*Source passage:*
Re: [PATCH 02/30] ARM: kexec: Disable IRQs/FIQs also on crash CPUs shutdown path

2022-04-29 Thread Guilherme G. Piccoli
On 29/04/2022 18:45, Russell King (Oracle) wrote:
> [...]
>> Marc, I did some investigation in the code (and tried/failed in the ARM
>> documentation as well heh), but this is still not 100% clear for me.
>>
>> You're saying IPI calls disable IRQs/FIQs by default in the the target
>> CPUs? Where does it happen? I'm a bit confused if this a processor
>> mechanism, or it's in code.
> 
> When we taken an IRQ, IRQs will be masked, FIQs will not. IPIs are
> themselves interrupts, so IRQs will be masked while the IPI is being
> processed. Therefore, there should be no need to re-disable the
> already disabled interrupts.
> 
>> But crash_smp_send_stop() is different, it seems to IPI the other CPUs
>> with the flag IPI_CALL_FUNC, which leads to calling
>> generic_smp_call_function_interrupt() - does it disable interrupts/FIQs
>> as well? I couldn't find it.

*Work task 1:*
Answer the following questions using the patch thread excerpt.
(a) According to the reply, when an IRQ is taken, which interrupts are masked and which are not?
(b) Which flag does crash_smp_send_stop() appear to use when it sends an IPI to the other CPUs?
(c) Who wrote the message quoted as dated 29/04/2022 18:45?

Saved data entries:
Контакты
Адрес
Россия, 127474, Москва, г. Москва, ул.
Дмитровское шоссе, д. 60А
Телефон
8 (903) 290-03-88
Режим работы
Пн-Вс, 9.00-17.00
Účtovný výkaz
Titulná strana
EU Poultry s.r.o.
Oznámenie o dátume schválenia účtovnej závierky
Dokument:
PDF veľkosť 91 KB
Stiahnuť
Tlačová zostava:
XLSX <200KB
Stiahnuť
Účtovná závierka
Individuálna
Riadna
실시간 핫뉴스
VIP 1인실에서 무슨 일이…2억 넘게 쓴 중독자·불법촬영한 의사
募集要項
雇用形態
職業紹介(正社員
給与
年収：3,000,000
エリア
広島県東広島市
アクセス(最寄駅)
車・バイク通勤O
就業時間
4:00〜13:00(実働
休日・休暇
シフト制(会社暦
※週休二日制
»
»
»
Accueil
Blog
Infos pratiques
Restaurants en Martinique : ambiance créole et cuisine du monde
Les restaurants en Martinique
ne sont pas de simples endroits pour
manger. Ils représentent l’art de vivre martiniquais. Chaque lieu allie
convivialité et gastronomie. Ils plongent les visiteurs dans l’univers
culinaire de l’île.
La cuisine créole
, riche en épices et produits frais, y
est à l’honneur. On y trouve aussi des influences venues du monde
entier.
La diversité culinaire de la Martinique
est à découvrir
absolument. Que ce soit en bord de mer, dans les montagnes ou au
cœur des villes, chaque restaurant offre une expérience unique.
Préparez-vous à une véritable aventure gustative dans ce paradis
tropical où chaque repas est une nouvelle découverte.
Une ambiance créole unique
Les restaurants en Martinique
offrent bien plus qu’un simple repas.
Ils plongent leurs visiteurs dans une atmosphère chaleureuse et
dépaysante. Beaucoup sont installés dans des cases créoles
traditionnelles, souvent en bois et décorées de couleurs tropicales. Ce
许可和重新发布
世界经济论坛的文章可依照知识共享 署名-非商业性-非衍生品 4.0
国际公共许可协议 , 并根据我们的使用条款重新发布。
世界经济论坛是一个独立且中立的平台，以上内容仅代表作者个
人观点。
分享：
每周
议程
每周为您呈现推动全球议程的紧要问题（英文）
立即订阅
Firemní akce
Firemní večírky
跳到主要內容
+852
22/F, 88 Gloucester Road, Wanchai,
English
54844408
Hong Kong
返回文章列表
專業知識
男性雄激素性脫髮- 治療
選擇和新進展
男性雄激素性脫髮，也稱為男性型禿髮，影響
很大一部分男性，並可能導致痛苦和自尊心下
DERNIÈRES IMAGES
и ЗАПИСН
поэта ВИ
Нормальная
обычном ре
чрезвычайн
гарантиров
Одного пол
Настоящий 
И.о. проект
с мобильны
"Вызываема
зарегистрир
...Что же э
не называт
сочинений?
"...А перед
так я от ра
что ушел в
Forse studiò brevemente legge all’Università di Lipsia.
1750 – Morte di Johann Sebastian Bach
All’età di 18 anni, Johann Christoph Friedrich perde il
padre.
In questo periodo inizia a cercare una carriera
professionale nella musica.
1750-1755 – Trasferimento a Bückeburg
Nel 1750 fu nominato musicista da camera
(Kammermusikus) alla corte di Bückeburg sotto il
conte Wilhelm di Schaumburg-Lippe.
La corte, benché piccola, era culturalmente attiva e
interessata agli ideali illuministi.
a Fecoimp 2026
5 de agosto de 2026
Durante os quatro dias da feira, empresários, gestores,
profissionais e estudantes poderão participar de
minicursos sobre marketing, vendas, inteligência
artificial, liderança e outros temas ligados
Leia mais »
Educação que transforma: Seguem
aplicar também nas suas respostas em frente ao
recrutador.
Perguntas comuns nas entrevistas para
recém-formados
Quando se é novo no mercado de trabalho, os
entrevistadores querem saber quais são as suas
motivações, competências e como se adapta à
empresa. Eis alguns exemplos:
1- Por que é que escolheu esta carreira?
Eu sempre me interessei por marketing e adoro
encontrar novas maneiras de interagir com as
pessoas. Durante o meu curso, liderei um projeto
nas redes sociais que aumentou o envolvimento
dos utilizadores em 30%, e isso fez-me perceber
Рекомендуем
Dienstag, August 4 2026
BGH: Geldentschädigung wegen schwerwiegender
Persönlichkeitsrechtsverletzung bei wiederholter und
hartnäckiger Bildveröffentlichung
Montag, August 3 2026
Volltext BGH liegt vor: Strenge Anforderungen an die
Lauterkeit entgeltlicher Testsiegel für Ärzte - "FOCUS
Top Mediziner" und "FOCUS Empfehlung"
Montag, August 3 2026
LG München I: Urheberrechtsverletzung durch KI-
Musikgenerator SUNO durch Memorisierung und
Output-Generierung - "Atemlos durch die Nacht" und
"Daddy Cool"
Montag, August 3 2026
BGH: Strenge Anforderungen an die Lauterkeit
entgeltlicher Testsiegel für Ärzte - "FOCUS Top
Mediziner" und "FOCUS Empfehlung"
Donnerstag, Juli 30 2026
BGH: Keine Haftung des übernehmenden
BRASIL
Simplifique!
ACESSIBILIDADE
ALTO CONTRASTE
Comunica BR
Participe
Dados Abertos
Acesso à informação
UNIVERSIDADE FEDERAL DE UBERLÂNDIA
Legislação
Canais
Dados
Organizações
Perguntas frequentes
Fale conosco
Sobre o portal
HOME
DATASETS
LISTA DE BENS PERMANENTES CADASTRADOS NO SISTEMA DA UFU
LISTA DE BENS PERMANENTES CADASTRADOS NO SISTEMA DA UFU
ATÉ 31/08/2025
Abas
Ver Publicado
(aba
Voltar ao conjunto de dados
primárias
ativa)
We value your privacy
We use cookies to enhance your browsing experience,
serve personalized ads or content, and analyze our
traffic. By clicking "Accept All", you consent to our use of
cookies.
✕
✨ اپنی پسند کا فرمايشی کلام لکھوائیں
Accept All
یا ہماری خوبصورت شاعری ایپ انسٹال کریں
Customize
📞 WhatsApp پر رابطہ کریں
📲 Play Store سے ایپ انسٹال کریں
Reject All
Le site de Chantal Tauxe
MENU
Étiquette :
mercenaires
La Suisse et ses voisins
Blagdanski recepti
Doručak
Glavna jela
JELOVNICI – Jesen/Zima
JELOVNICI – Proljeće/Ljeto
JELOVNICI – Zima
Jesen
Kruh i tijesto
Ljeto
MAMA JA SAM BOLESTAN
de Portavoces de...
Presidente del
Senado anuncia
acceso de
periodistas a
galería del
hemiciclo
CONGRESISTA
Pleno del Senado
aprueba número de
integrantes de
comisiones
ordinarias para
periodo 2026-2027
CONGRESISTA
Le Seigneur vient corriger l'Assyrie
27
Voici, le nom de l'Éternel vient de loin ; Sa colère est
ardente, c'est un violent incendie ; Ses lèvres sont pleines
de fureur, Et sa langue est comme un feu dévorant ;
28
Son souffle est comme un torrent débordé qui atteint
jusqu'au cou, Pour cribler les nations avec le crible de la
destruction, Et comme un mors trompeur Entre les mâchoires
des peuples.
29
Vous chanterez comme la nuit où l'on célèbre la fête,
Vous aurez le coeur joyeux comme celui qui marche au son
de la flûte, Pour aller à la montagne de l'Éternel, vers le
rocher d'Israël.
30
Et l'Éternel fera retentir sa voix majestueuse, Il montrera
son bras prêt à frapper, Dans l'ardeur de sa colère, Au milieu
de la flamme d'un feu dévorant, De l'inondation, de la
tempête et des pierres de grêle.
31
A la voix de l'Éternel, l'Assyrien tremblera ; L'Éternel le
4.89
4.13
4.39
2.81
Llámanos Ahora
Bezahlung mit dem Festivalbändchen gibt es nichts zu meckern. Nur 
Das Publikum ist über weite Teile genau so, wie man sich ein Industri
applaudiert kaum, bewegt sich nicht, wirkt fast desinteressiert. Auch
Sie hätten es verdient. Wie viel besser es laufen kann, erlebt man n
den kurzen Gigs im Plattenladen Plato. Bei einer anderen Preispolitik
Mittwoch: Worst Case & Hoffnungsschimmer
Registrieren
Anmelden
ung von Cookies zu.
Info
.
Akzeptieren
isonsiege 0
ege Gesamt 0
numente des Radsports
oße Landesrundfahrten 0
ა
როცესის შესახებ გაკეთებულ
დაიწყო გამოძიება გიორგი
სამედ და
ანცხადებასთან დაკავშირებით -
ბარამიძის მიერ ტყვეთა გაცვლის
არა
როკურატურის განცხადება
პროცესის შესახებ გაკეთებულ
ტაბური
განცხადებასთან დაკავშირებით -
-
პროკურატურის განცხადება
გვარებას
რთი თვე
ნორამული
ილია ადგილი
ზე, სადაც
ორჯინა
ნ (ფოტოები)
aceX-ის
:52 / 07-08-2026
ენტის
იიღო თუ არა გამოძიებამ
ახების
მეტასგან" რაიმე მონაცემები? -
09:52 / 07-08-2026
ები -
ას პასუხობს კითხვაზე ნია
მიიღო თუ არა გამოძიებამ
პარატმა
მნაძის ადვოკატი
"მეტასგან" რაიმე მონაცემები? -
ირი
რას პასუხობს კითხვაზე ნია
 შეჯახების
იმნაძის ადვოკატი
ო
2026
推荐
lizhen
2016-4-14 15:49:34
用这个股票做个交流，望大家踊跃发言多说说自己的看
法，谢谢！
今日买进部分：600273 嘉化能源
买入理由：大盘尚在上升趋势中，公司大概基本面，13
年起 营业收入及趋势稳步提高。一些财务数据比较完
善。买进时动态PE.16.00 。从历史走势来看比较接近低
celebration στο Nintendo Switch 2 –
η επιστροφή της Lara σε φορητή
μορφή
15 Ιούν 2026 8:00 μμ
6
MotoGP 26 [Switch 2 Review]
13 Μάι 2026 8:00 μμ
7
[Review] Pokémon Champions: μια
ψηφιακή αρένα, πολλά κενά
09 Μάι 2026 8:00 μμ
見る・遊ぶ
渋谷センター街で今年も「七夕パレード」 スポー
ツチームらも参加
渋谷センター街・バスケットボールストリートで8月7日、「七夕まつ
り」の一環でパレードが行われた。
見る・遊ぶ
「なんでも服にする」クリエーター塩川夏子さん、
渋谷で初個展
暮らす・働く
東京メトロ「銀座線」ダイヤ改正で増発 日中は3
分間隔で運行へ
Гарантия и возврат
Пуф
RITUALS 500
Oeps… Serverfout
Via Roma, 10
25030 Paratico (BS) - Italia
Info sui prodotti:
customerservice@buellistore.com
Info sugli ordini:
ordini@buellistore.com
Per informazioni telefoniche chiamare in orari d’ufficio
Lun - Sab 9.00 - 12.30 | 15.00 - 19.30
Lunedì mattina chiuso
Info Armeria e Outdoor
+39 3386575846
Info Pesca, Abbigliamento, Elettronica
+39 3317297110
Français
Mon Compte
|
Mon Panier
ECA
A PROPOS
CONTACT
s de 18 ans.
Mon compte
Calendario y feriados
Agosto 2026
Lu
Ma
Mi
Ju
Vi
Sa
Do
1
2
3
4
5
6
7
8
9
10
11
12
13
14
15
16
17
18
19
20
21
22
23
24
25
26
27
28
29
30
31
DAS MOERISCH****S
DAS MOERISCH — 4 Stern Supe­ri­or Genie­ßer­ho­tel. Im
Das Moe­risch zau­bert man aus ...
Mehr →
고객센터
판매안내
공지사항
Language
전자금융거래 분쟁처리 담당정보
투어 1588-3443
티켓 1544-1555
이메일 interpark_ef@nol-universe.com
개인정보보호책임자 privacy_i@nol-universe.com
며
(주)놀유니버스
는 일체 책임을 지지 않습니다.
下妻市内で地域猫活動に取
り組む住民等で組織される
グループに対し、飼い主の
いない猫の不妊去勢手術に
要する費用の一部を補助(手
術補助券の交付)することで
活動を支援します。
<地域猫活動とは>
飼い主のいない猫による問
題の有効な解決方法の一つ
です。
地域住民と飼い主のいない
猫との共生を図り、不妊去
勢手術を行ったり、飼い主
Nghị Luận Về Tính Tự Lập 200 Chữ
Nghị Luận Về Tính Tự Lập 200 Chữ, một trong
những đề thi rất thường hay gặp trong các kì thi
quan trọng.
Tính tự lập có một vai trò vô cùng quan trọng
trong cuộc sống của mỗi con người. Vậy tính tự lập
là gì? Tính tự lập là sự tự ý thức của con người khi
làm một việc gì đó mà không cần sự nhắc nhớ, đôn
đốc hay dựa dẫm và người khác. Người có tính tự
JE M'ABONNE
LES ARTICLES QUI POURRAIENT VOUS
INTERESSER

*Work task 2:*
Collect every line of the listing that contains the string "დაკავშირებით".

*Answer 1:*
(a) IRQs are masked, but FIQs are not.
(b) IPI_CALL_FUNC.
(c) Russell King (Oracle).

*Answer 2:*
ანცხადებასთან დაკავშირებით -
განცხადებასთან დაკავშირებით -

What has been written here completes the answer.